Even before the current period of crisis, sanitation work was seen in India as a dangerous, dirty, poorly compensated and thankless job. Take for instance information given by the Union Ministry of Social Justice and Empowerment, which reveals that 282 sanitation workers died cleaning sewers and septic tanks across the nation between 2016 and November 2019. 2019 alone saw 110 deaths due to manual scavenging, a 61 per cent increase over figures in 2018. Almost every one of these deaths could have been prevented with the provision of proper equipment and safety standards. It is important to remember that these are official figures based on reported incidents, there is no real way to tell what the actual figure is in this regard. Also worth noting is that the 'Prohibition of Employment as Manual Scavengers and Their Rehabilitation Act, 2013' was supposed to have put an end to this practice and yet, in 2019, a survey identified 54,000 manual scavengers working across the nation. This data is based on a limited survey with data from 11 states not being available.

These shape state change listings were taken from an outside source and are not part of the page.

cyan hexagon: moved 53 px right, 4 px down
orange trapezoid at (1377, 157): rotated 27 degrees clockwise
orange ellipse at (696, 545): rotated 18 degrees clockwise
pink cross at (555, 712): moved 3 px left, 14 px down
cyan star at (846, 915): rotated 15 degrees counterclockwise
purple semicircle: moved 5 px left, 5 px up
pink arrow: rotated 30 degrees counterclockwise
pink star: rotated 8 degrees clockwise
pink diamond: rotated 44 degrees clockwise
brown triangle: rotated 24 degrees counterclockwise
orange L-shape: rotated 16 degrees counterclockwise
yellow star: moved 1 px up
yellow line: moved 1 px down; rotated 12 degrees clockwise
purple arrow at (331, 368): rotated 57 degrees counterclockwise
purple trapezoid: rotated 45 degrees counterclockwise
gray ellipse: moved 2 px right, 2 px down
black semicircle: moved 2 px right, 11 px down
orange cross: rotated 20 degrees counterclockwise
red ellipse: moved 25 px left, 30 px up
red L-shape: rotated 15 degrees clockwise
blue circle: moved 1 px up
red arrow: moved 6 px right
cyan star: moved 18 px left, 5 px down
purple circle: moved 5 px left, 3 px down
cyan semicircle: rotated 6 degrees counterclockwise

Moving forward to 2020, another front has been opened up for discrimination and disadvantages for our already beleaguered health workers. During COVID-19 times, sanitation workers have largely been ignored by the Government as it focuses its zeal in protecting the frontline responders — our doctors and other medical staff. How protected and cared for the medical staff truly are is a matter for a separate debate but it is obvious to see that while medical staff have reported shortages in necessary protective equipment, our sanitation workers have received none to speak of. Sanitation work in India is a crude, rudimentary business with waste being separated by hand, a task that already carries considerable danger. Now, as a contagion runs rampant, it is a positively terrifying one. Even those handling hospital wastes are rarely given any feasible protective equipment to speak of, let alone PPEs.
Compounding this problem is the fact that sanitation workers, after a few years at the job, are hardly the picture of good health, with respiratory diseases and heavily compromised immunity systems making them an ideal target for the contagion. For most of them, it is impractical to even assure a steady supply of hand sanitizers, soap and clean water.
For its part, the Government has claimed that it is providing proper protective equipment to sanitation workers as per WHO guidelines. But a number of interviews and surveys conducted reveal that the quality of such protective equipment, if and when it is provided, is largely substandard and untenable. As a result, many have been infected and have inadvertently played a part in spreading the virus to family and neighbours in locales where social distancing is near impossible.
The problem, or rather the bigger one amongst many problems, is that sanitation workers are isolated within their own group, powerless and largely unaware of what they deserve. There are no sanitation worker unions to speak of that can look after their rights, they have no contracts, no stable pay and no leaves. They are marginalised in every way possible and have little opportunity or knowledge to seek recourse and fight for the injustice. It is the job of society itself as much as it is the job of the governing apparatus to uplift our sanitation workers, to give them the care and respect they truly deserve for keeping us safe and secure. And simple wishes and prayers will do them no good. Luckily, there are those trying to bring the required change. In April this year, a group of prominent public figures and concerned citizens wrote an open letter to the Central and state governments asking for immediate measures to provide relief for India's sanitation workers. The measures they suggested include reclassifying sanitation workers as healthcare workers, mechanising much of their work, ensuring a minimum monthly wage of Rs 20,000 with additional hazard pay, a pension and health insurance benefits. While many of these measures are hard to put into practice with any reasonable haste, they highlight a path for us a nation to finally take heed and care for the 'last man in the line', those equally deserving the title of COVID Warriors.